A progressão do Joaquim José está balizada pelas paredes da casa, daí as cabeçadas não marrarem apenas no mobiliário mas também no tijolo que reveste a habitação sempre que atiramos algo e ele sai disparado atrás de qualquer porcaria como se fosse o bilhete premiado da lotaria com jackpot, travando somente por efeito da lei de acção e reacção, a terceira Lei de Newton das aulas de Física. A sorte do Gilberto é um campo de futebol ser delimitado por linhas pintadas na relva, sem paredes nem rodapés para tropeçar ou travar.

O Gilberto esconde a bola dos adversários (e até dos companheiros) tal como o Joaquim esconde de nós as fezes em lugares que nem fazemos ideia. Mais tarde deparamo-nos com algo debaixo da cómoda, entre a máquina da loiça e da roupa ou no tapete da cozinha (há divisões da casa que, na nossa ausência, passaram a estar vedadas aos gatos). Quando o Gilberto se sai bem de uma finta à Maradona, dispara um míssil para lá de Bagdad ou pura e simplesmente se esquece de que está a jogar futebol e a bola, abandonada ou recolhida por um oponente, se torna para ele num objecto estranho, também nos surpreende pela estranheza dos lugares onde, em cada uma das situações, ele é capaz de a colocar. Julgo que até o próprio se surpreende com a habilidade ou falta dela, tal como o Joaquim deve estranhar conseguir saltar tão alto atrás de um guizo ou de uma bola, ou conduzir uma poia com tamanha arte entre os objectos da casa, tal como o Vítor Hugo ou o Carlos Realista deslizavam nas finais dos Europeus e Mundiais da meninice.
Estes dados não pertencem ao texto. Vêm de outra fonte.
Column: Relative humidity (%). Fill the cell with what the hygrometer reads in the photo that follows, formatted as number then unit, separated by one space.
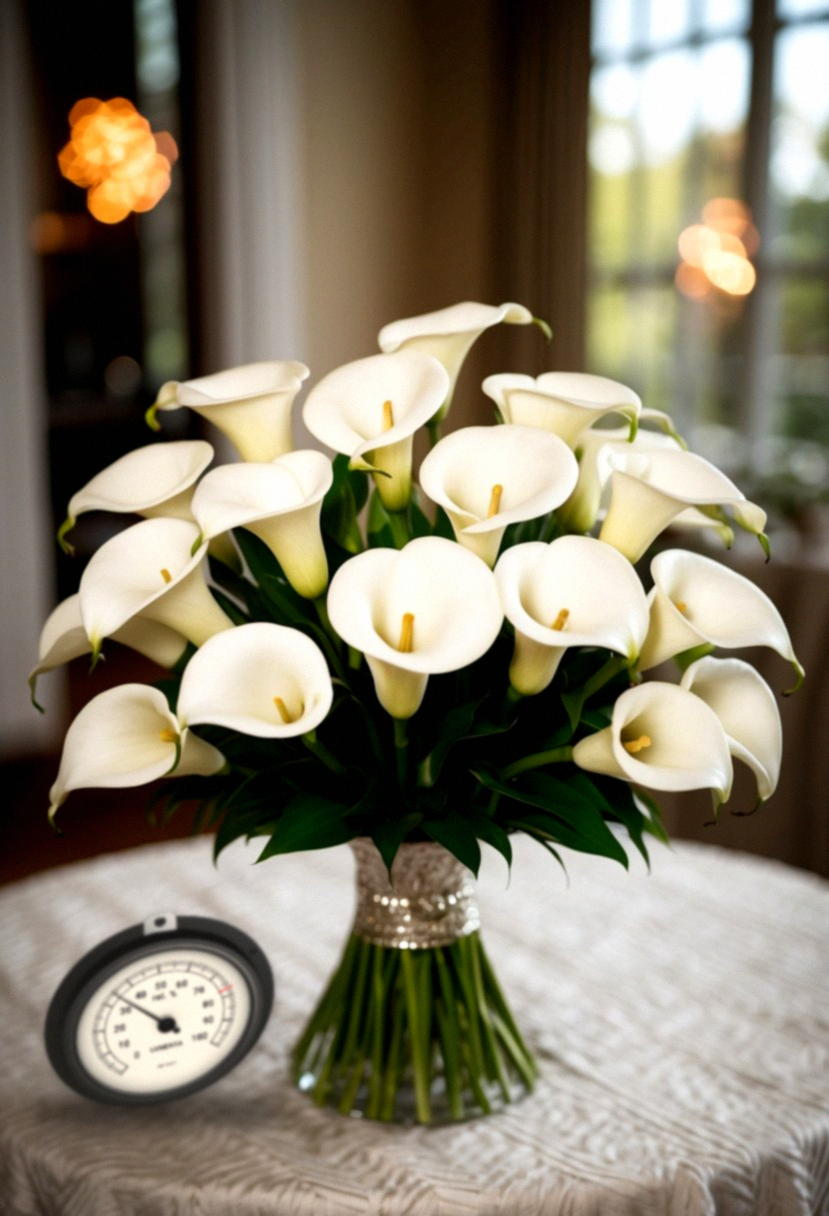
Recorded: 35 %
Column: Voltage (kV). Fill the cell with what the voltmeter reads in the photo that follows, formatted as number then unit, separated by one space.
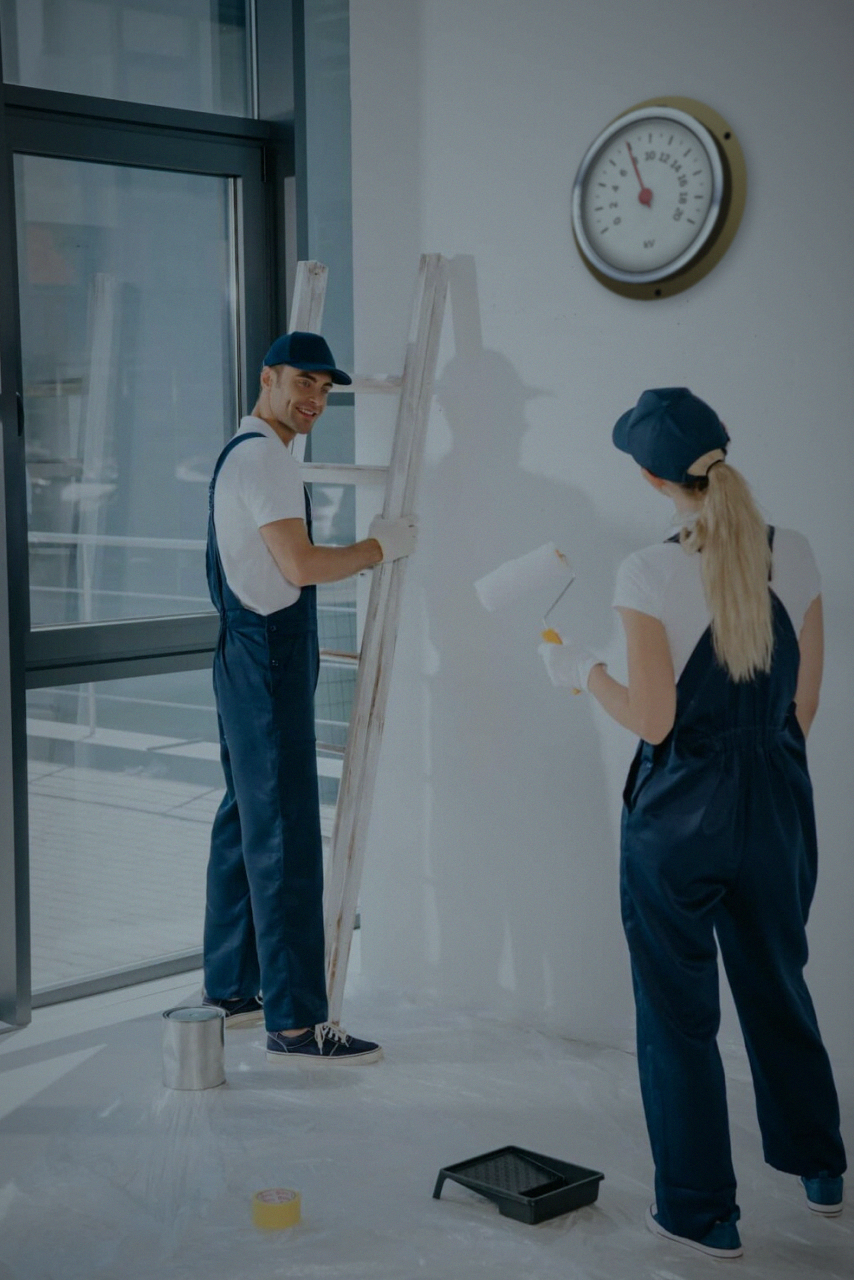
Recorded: 8 kV
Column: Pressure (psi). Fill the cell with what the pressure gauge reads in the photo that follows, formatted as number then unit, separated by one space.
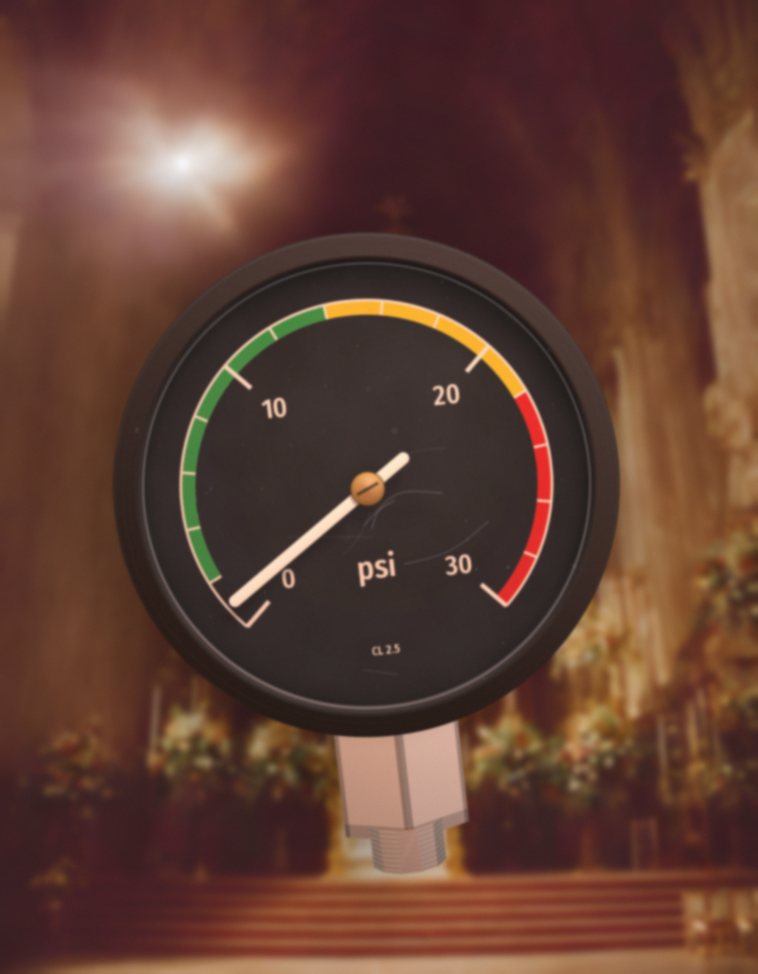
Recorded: 1 psi
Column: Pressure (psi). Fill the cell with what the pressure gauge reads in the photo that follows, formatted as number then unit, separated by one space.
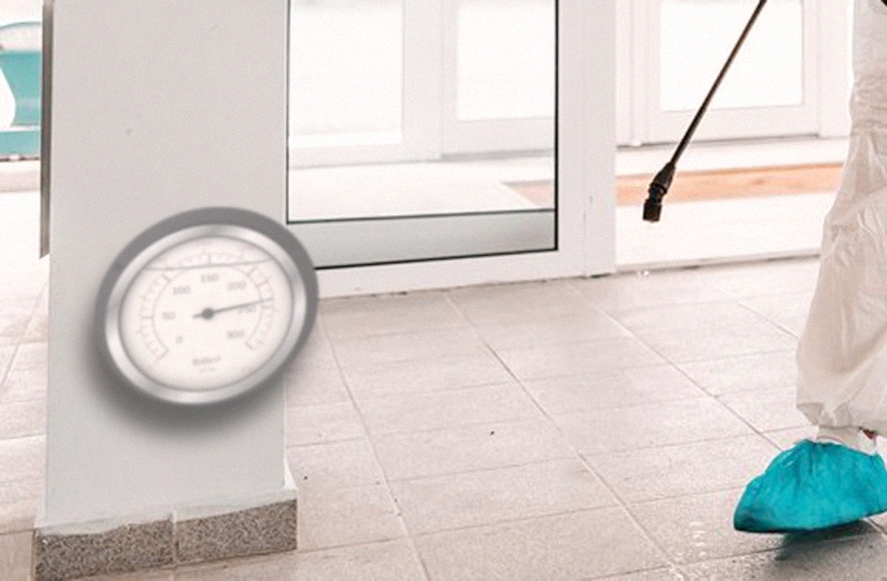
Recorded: 240 psi
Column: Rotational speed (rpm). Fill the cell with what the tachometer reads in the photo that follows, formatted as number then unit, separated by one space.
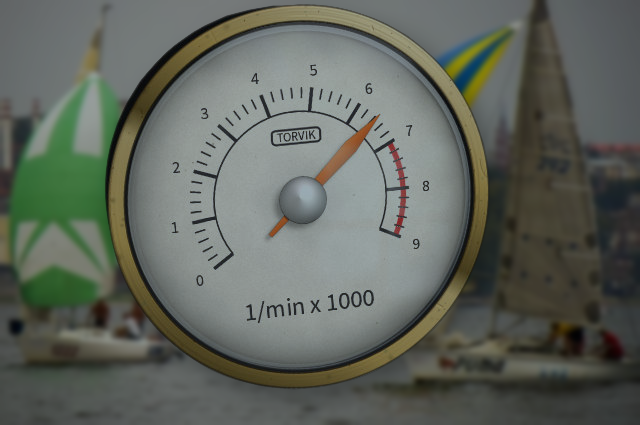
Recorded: 6400 rpm
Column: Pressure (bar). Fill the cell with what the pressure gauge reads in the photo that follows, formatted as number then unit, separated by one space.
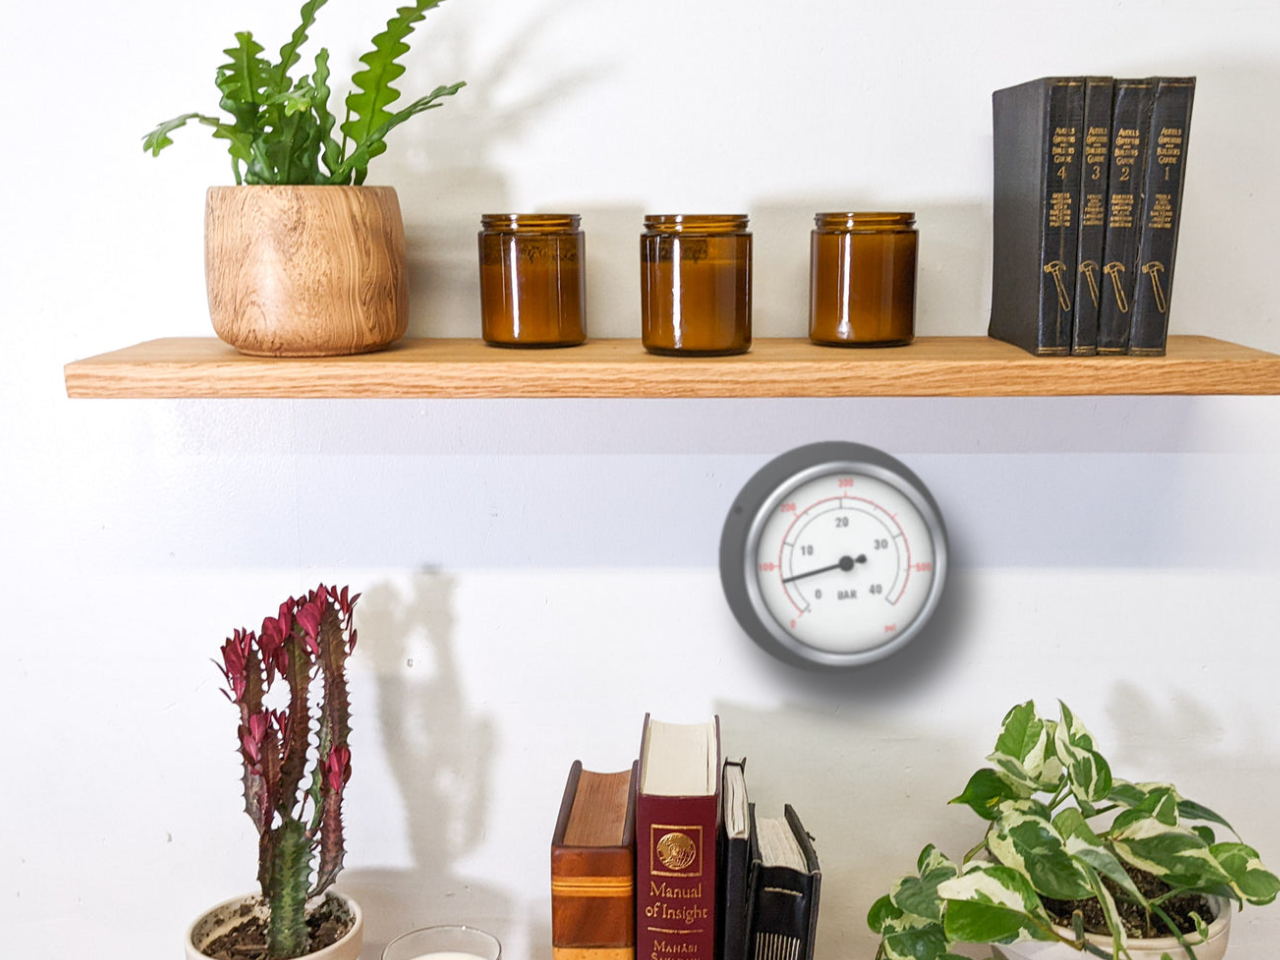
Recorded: 5 bar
O Joaquim fareja tudo, qual perdigueiro na altura do cio, e não há nada que façamos em que não venha meter o nariz ou dar uma patada; o Gilberto por vezes também aparece onde menos esperamos mas regozijamo-nos quando dá a sua patada. É que quando se trata de distribuir fruta – arte em que o Joaquim é carinhoso – o Gilberto não é meigo.

A boa vontade do Gilberto é a ingenuidade do Joaquim: ambas deixam em nós aquela culpa de que, se nos irritarmos (ou escrevermos umas palavras jocosas ou até sarcásticas), estamos a errar, a ser injustos, a não reconhecer o esforço (no caso do Gilberto) ou o instinto (do Joaquim). Ou até trocando os nomes a coisa funcionaria, vestindo a culpa pelo instinto do Gilberto ou o esforço do Joaquim José em simplesmente serem aquilo que a natureza permite. Porque é disso que se trata: um e outro são fiéis às respectivas naturezas (semelhantes, de resto) ao mesmo tempo que se tentam superar. Por isso aplaudo um e outro, no estádio e em casa. Na verdade, O Gilberto e o Joaquim dão-me muito mais alegrias que tristezas. Talvez seja demasiado querer extrair deles o que eles não conseguem dar. Dão o que têm e isso é o suficiente para gostar de um e de outro. Não se pode dizer que seja amor à primeira vista mas sim um amor… um carinho vá… ou uma compreensão que vai evoluindo, que vamos construindo com o tempo. Talvez tenha mais piada deste modo; mais emoção tem de certeza. Mas quando no fim as alegrias são mais do que as tristezas, isso é tudo o que importa.

 

Rinchoa, 3 de Agosto de 2022

 

PS: Ontem, dia 5, o Gilberto marcou o primeiro golo do campeonato. Eu sabia: é um craque! Aposto que há quem passe a vida a dizer mal dele. Onde é que andam esses agora?!